Fetch RobotsThanks to its rising popularity, the RaaS approach is helping to accelerate the adoption of robots in the logistics industry, reports Karen Leavitt, chief marketing officer at Locus Robotics, a Wilmington, Massachusetts-based AMR vendor that offers RaaS plans.

"[RaaS] is terrific for customers because it provides them with a low threshold to entry; you don't have to write a check for $1 million, just $10,000 a month," Leavitt says. For customers, it's a low-risk proposition because the pay-as-you-go service is considered an "operational expense" in accounting terms, as opposed to a purchase-based "capital expense."

"If it were a cap-ex purchase and then you have second thoughts, you've already bought it and it basically becomes a large paperweight in your facility," Leavitt says.

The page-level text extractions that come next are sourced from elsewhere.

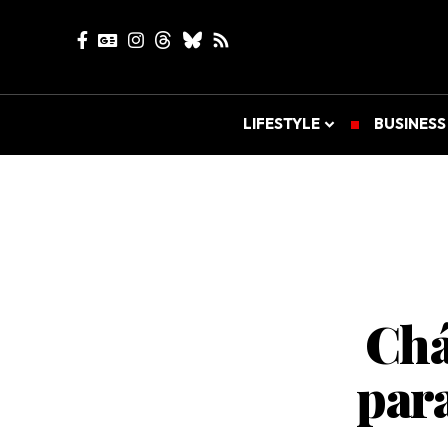
LIFESTYLE
BUSINESS
Chá
para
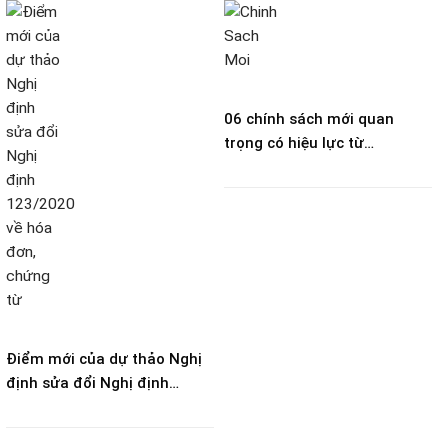
06 chính sách mới quan
trọng có hiệu lực từ
25/12/2023
Điểm mới của dự thảo Nghị
định sửa đổi Nghị định
123/2020 về hóa đơn, chứng
từ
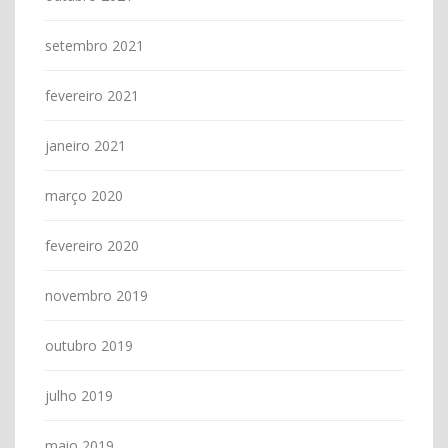
setembro 2021
fevereiro 2021
janeiro 2021
março 2020
fevereiro 2020
novembro 2019
outubro 2019
julho 2019
maio 2019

In addition to flexibility, RaaS plans offer users many of the same advantages as the popular Software-as-a-Service (SaaS) subscription-based software offerings, Leavitt notes. "So, like with SaaS, [you can] rely on the fact that you're going to have quarterly updates to the software. And you share a long-term business relationship," she adds.

According to Locus, that relationship is critical to helping warehouse operations deal with one of the most pressing challenges of the era—the labor shortage. "The macro problem we're addressing is labor availability and effectiveness," Leavitt says. "Because labor is unavailable, wage rates have been going up. So this allows [warehouses and fulfillment centers] to get the same amount of work done with half the labor."

Across the industry, warehouse automation vendors—including major players like Vecna Robotics, Mobile Industrial Robots (MiR), and InVia Robotics—are increasingly offering their robots on an RaaS basis, helping to bring bots into DCs of all sizes. By making those robots easy to "hire," simple to "train," and inexpensive to "rent," robotics-as-a-service has become a crucial tool for helping warehouse operators avoid getting snowed in by a blizzard of orders during the winter holiday rush.